**Work request:**
Go through the lines below and repeat each one exactly, skipping pictures.

**Stored data:**
=-=-=
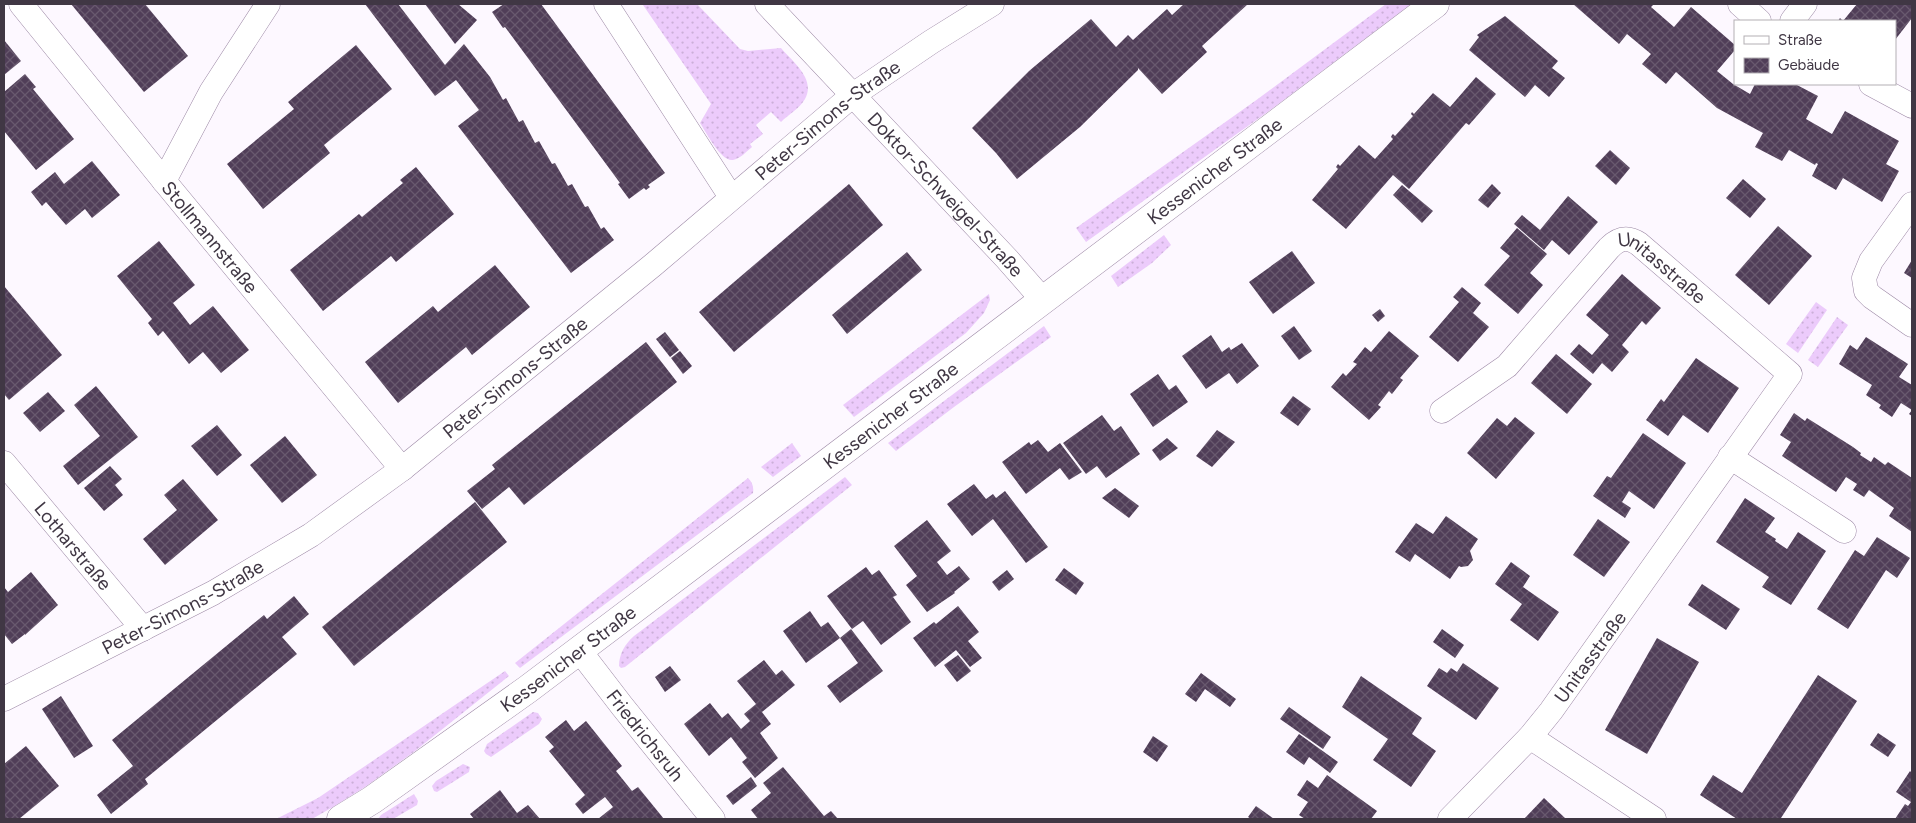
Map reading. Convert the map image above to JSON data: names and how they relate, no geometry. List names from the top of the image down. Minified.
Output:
{"streets":{"main road":["Kessenicher Straße"],"street":["Peter-Simons-Straße","Doktor-Schweigel-Straße","Stollmannstraße","Unitasstraße","Lotharstraße","Friedrichsruh"]},"crossings":[["Peter-Simons-Straße","Doktor-Schweigel-Straße"],["Peter-Simons-Straße","Stollmannstraße"],["Peter-Simons-Straße","Lotharstraße"],["Kessenicher Straße","Doktor-Schweigel-Straße"],["Kessenicher Straße","Friedrichsruh"]],"legend":["Straße","Gebäude"]}
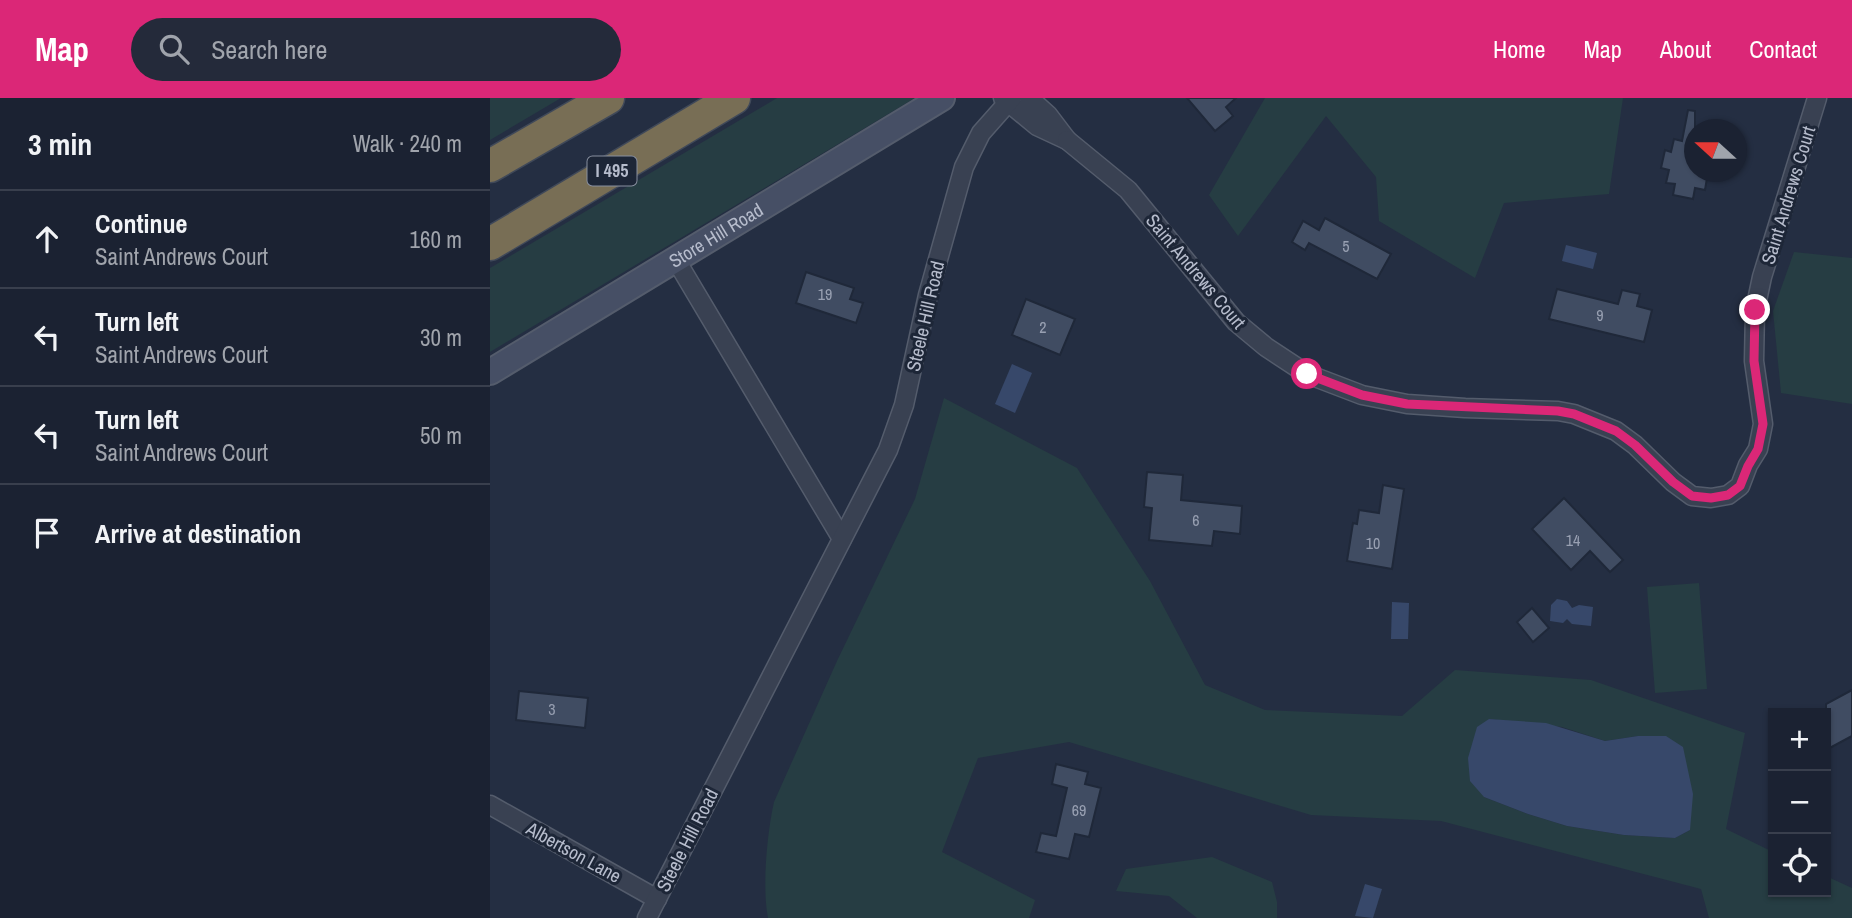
=-=-=
**Your solution:**
Map reading. Convert the map image above to JSON data: names and how they relate, no geometry. List names from the top of the image down. Minified.
Output:
{"streets":{"main road":["Kessenicher Straße"],"street":["Peter-Simons-Straße","Doktor-Schweigel-Straße","Stollmannstraße","Unitasstraße","Lotharstraße","Friedrichsruh"]},"crossings":[["Peter-Simons-Straße","Doktor-Schweigel-Straße"],["Peter-Simons-Straße","Stollmannstraße"],["Peter-Simons-Straße","Lotharstraße"],["Kessenicher Straße","Doktor-Schweigel-Straße"],["Kessenicher Straße","Friedrichsruh"]],"legend":["Straße","Gebäude"]}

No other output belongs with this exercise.